* [Exercise instructions]:
[1] Answer these questions about the 1941 Dodgers–Cardinals article, using only what it states:
(a) By what score did the Dodgers win the first game of the series?
(b) Whom did Billy Southworth choose to start the September 13 game?
(c) How many people attended the September 13 game?
[2] From the 1941 Dodgers–Cardinals article, pull out the passage from "St. Louis, behind" up to and including "and sixth innings.", word for word.
[3] Summarize the 1941 Dodgers–Cardinals article in two sentences.

* [Given text]:
+++

September 13, 1941: Dodgers’ Whit Wyatt shuts out Cardinals 1-0 in pennant-race thriller
Historian Bill James has called the 1941 Brooklyn Dodgers “that close to being a perfect team,” citing their lineup that had future Hall of Famers Joe Medwick in left field, Pee Wee Reese at shortstop, and Billy Herman at second base and included such other luminaries as Pete Reiser, Dixie Walker, and Dolph Camilli. “In the history of baseball, that is probably as close as any team has ever come to putting out a lineup of eight legitimate stars,” James wrote.1
On September 11, 1941, those Dodgers arrived in St. Louis for their final three games against the St. Louis Cardinals, with whom they had waged a season-long battle for the National League pennant. Brooklyn’s lead was one game, with just over two weeks left in the season.
The local press was calling it the “Little World Series,” the same designation sportswriters had used for the crucial late-season series played at Sportsman’s Park between the St. Louis Browns and the New York Yankees in 1922. Baby Doll Jacobson, the star center fielder of that Browns team, visited the Cardinals dressing room to wish them luck.2
The Dodgers won the first game, 6–4, on Dixie Walker’s two-run single in the 11th inning. It was a sloppily played game, with each team committing four errors. Brooklyn’s lead grew to two games. The crowds were as rabid at Sportsman’s Park as they had been at Ebbets Field two weeks earlier, and tension on the field was as great as it was in the stands.
The bench jockeys from both teams had taunted one another all afternoon, and several players had lodged complaints with umpire Al Barlick. The Dodgers’ aggressively belligerent manager, Leo Durocher, was at the forefront of all the complaints and arguments, as he always was. Before the September 12 game, NL President Ford Frick met with Durocher, Cardinals manager Billy Southworth, and the umpires and ordered them to tone down the badgering and arguing.
St. Louis, behind the pitching of Howie Pollet and Max Lanier, won the middle game of the series, 4–3, setting up the rubber game on Saturday. Brooklyn’s lead was again down to one game, and unless the two teams ended the season deadlocked, this would be their final meeting.
The third game, on Saturday, September 13, drew a crowd of 32,691, Sportsman’s Park’s largest non-Sunday crowd since 1927. Cardinals fans were as devoted to their team as Dodgers fans were to theirs. Durocher started Whit Wyatt (19-10), while Southworth chose Mort Cooper (13-6).
Because of the stakes involved, this game between the Dodgers and Cardinals was among the most dramatic ever in the history of these longtime rivals. Through seven innings, neither team could score. Wyatt, normally a fast worker, was pitching at a much more deliberate pace than usual and had been in trouble in the fifth and sixth innings.
In the fifth the Cardinals had runners at first and third with no outs, but Wyatt struck out Gus Mancuso and Cooper, and Jimmy Brown grounded out. After retiring the first two batters in the sixth, he gave up a single to Johnny Mize and hit Estel Crabtree with a pitch. A passed ball by catcher Herman Franks allowed the runners to move up a base. Durocher chose to intentionally walk Frank Crespi and pitch to Marty Marion. Loading the bases in that situation was a daring move, but Wyatt justified it by getting Marion on a pop fly to his opposing shortstop, Pee Wee Reese.

+++

* [Information given]:
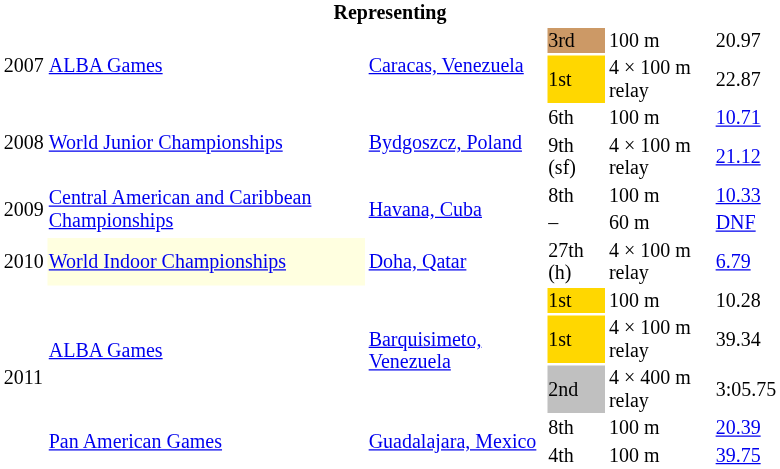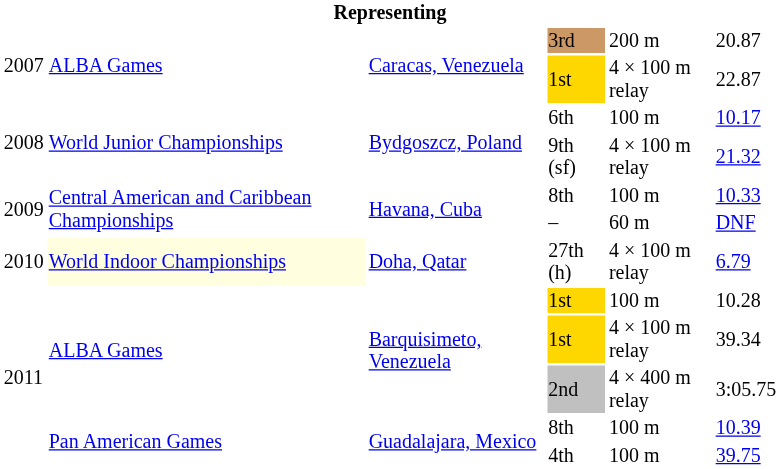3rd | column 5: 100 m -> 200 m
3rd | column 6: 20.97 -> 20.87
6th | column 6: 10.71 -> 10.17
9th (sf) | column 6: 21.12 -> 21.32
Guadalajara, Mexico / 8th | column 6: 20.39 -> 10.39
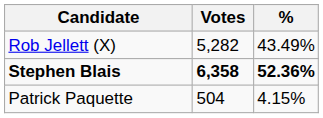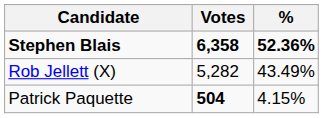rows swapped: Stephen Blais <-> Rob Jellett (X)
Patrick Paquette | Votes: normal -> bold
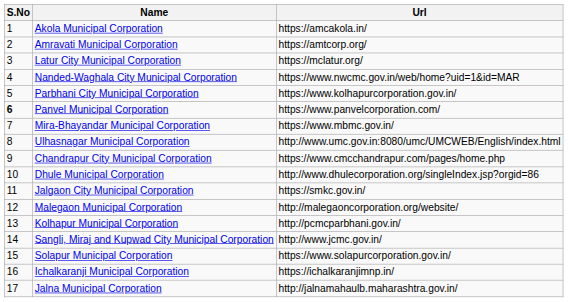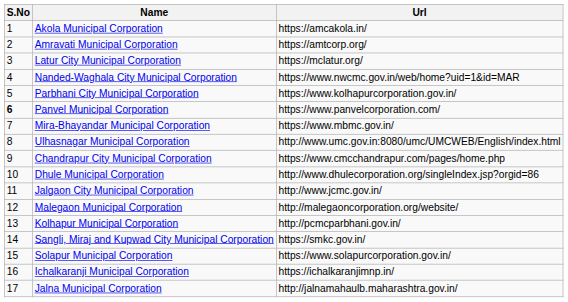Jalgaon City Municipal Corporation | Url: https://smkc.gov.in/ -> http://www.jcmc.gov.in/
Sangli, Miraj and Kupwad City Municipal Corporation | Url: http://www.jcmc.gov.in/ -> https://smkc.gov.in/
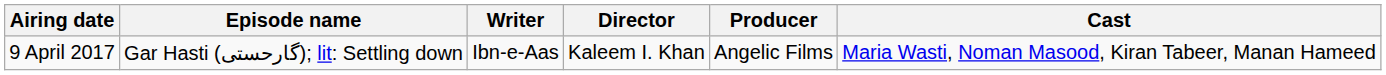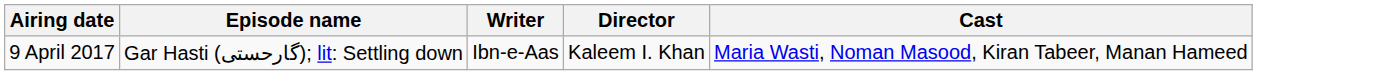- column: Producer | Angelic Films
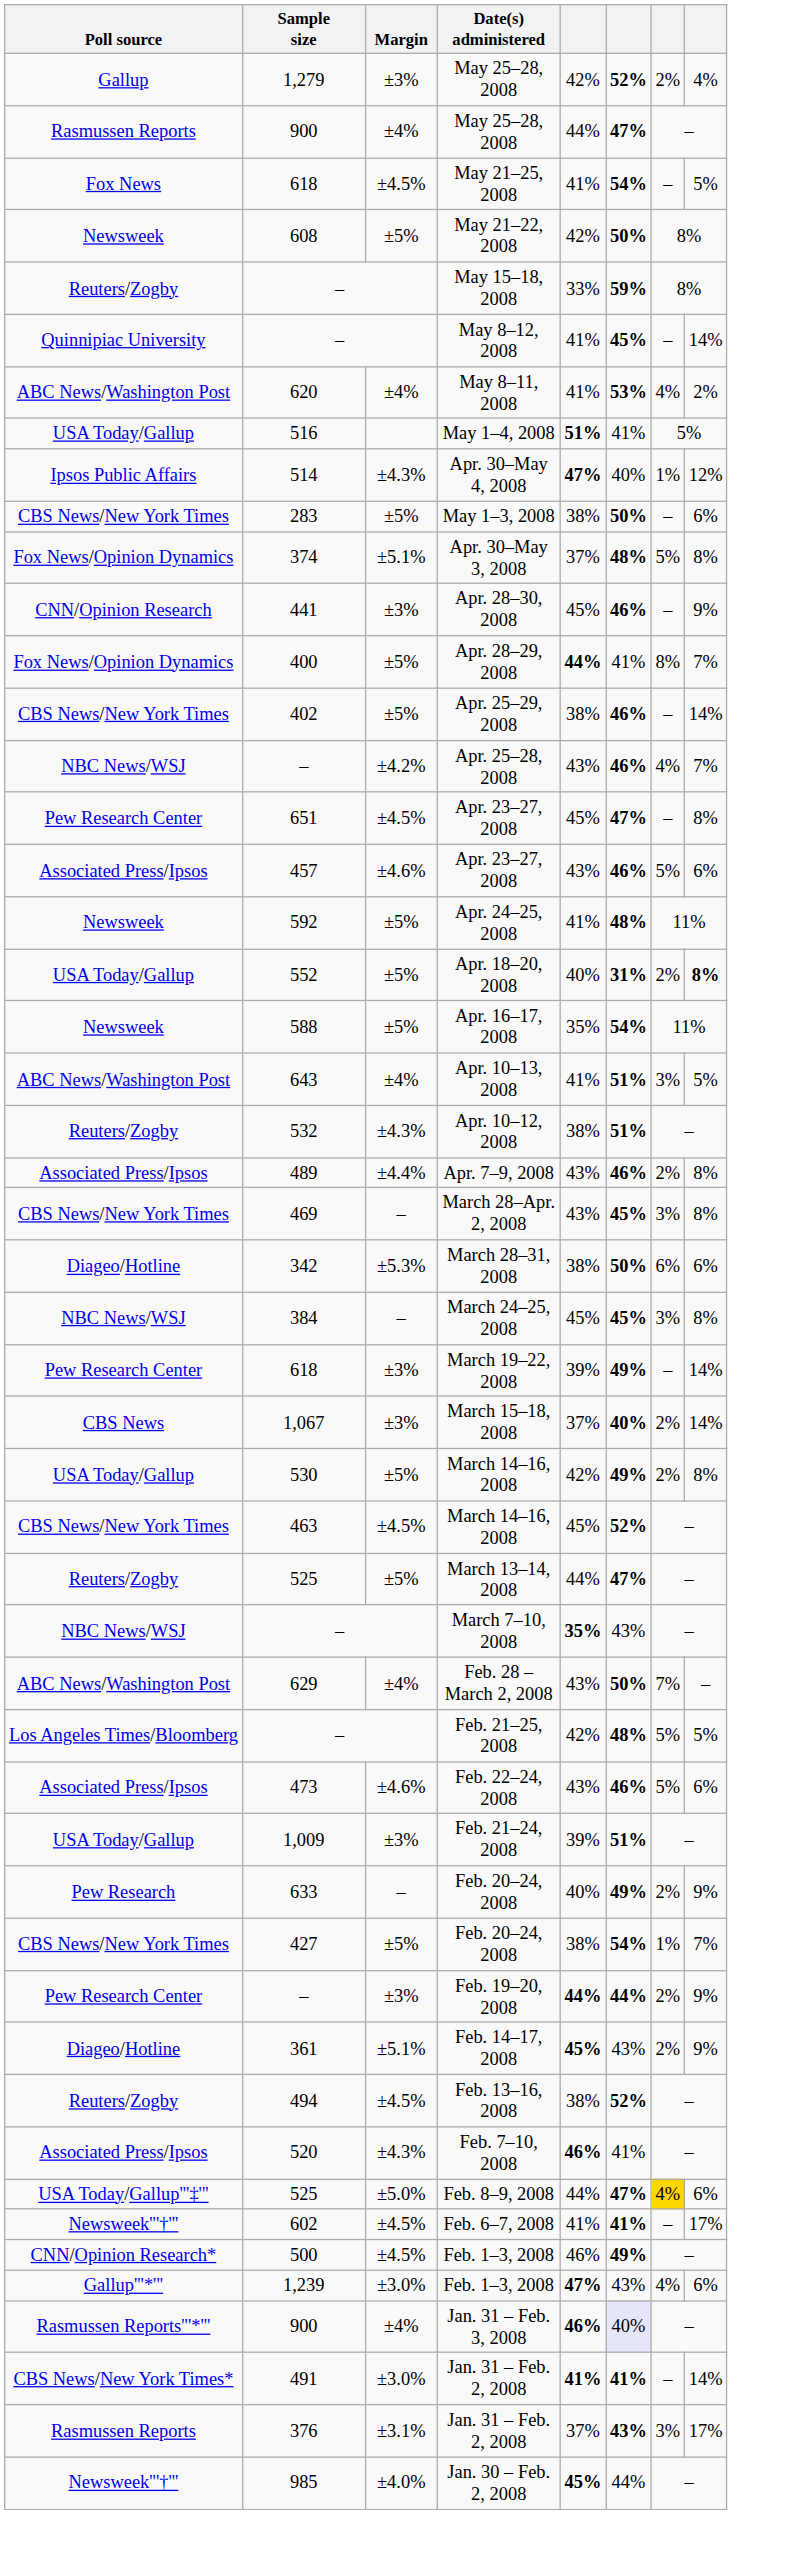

+++

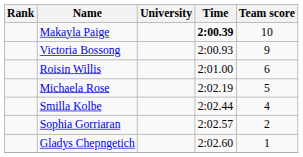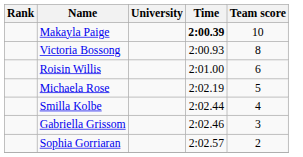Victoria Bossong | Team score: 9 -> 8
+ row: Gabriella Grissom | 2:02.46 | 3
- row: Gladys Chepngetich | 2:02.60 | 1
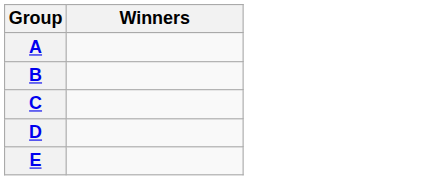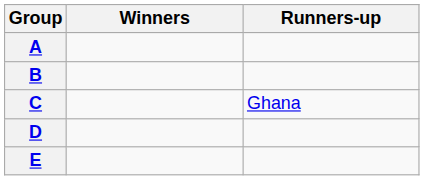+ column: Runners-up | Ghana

+++

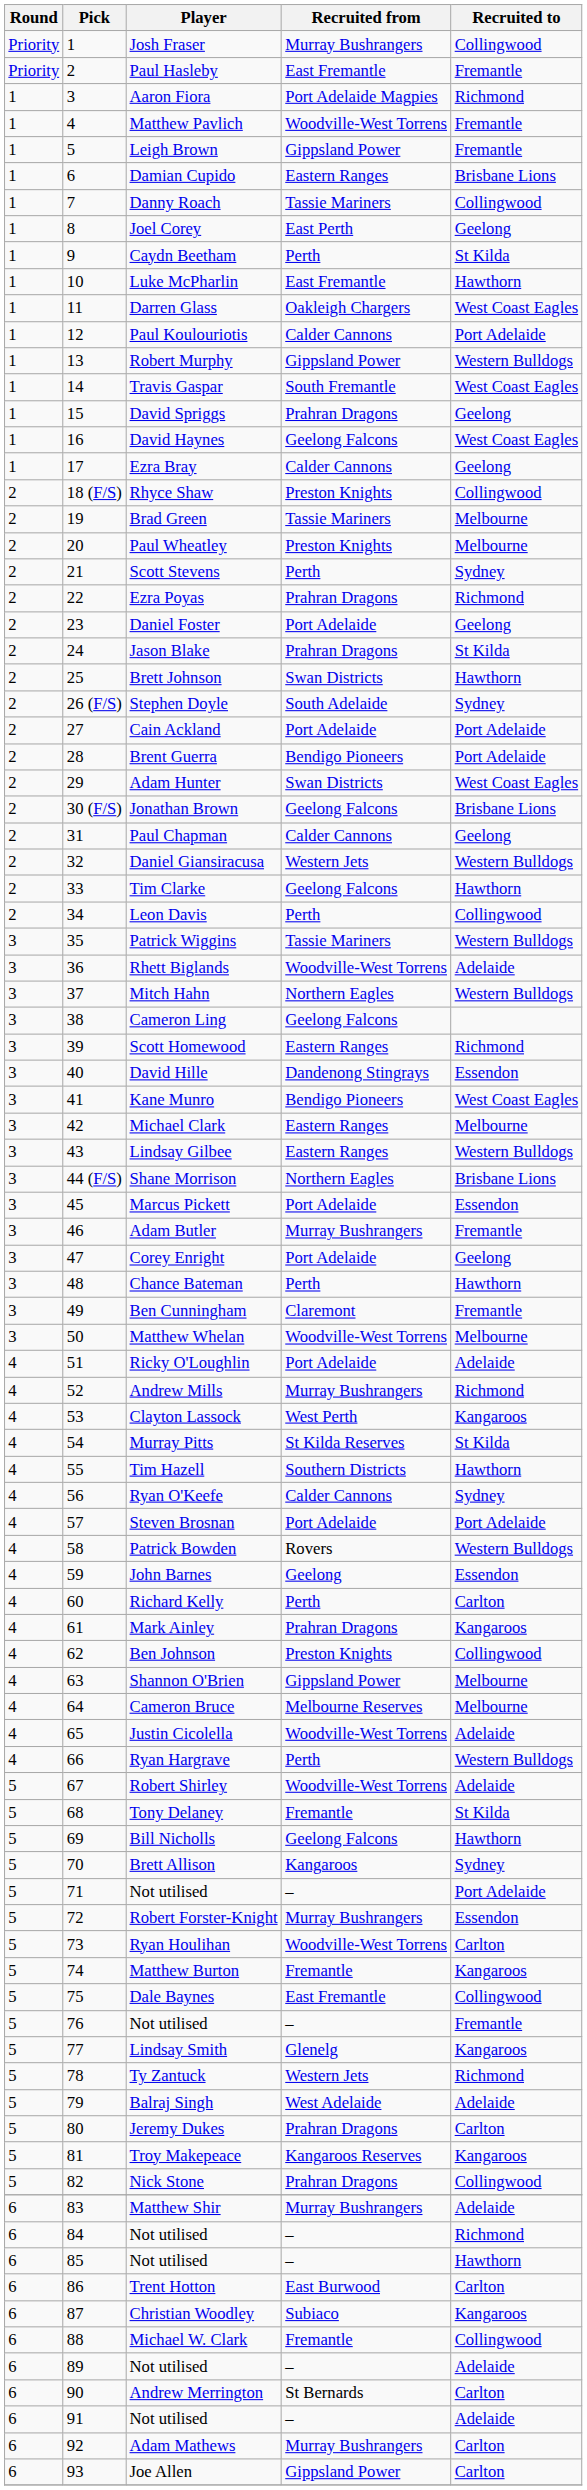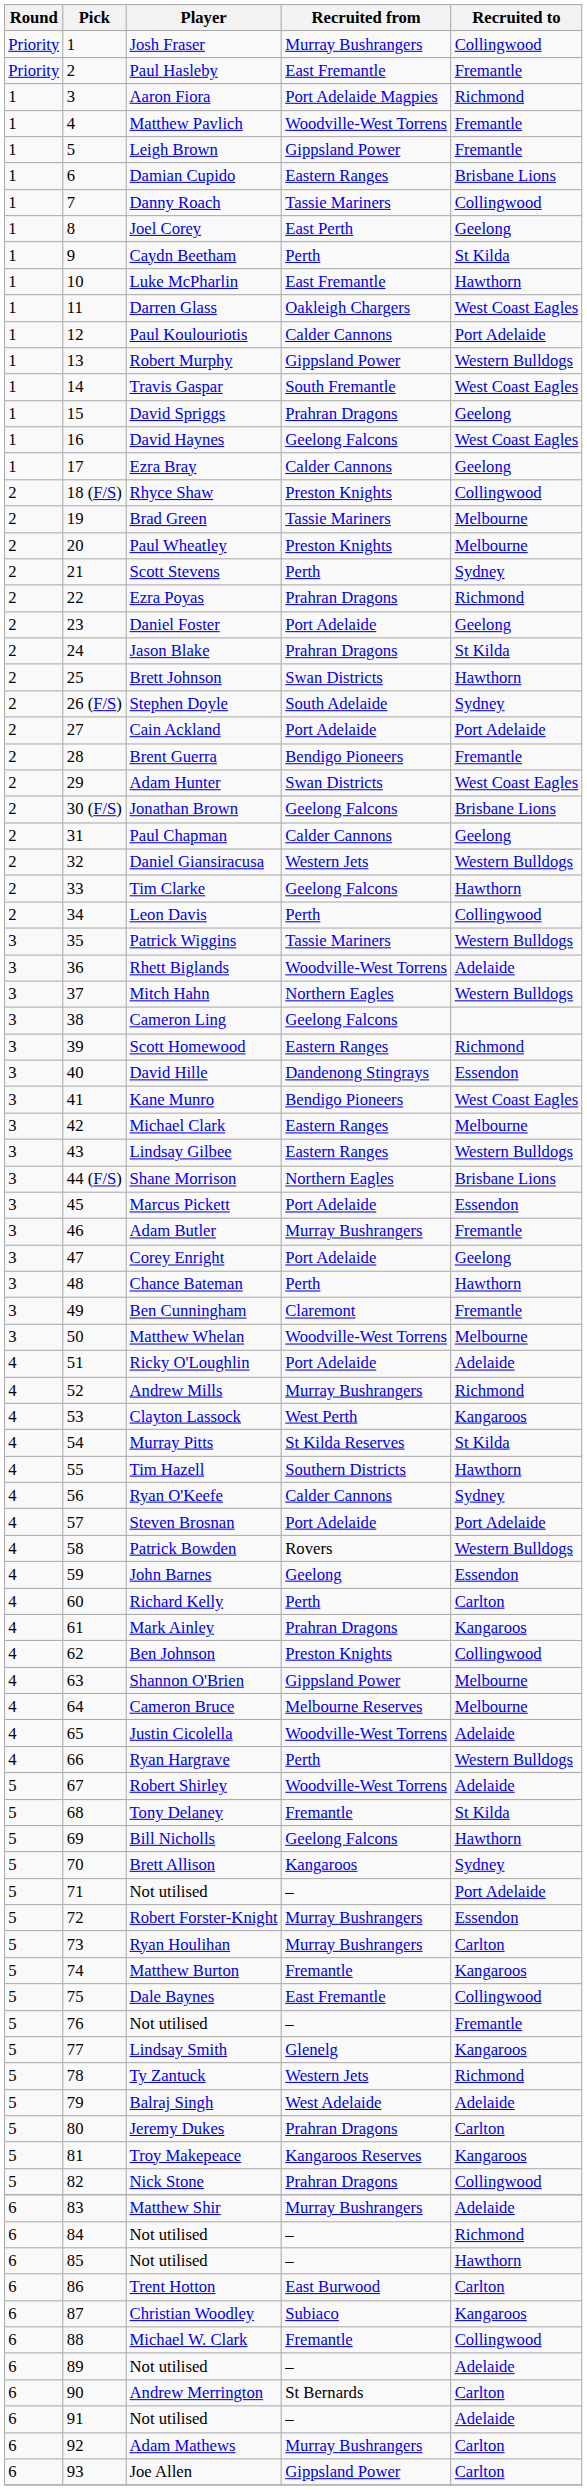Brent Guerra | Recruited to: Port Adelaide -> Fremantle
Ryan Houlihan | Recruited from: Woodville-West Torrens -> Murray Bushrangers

+++

* [Full solutions]:
[1]
(a) 6–4
(b) Mort Cooper
(c) 32,691

[2]
St. Louis, behind the pitching of Howie Pollet and Max Lanier, won the middle game of the series, 4–3, setting up the rubber game on Saturday. Brooklyn’s lead was again down to one game, and unless the two teams ended the season deadlocked, this would be their final meeting.
The third game, on Saturday, September 13, drew a crowd of 32,691, Sportsman’s Park’s largest non-Sunday crowd since 1927. Cardinals fans were as devoted to their team as Dodgers fans were to theirs. Durocher started Whit Wyatt (19-10), while Southworth chose Mort Cooper (13-6).
Because of the stakes involved, this game between the Dodgers and Cardinals was among the most dramatic ever in the history of these longtime rivals. Through seven innings, neither team could score. Wyatt, normally a fast worker, was pitching at a much more deliberate pace than usual and had been in trouble in the fifth and sixth innings.

[3] In September 1941 the Brooklyn Dodgers, whose lineup historian Bill James called close to perfect, arrived in St. Louis for their final three games against the Cardinals with a one-game lead in the pennant race. After the teams split the first two games, the deciding game on September 13 drew 32,691 fans and stayed scoreless through seven innings, with Whit Wyatt working out of trouble in the fifth and sixth.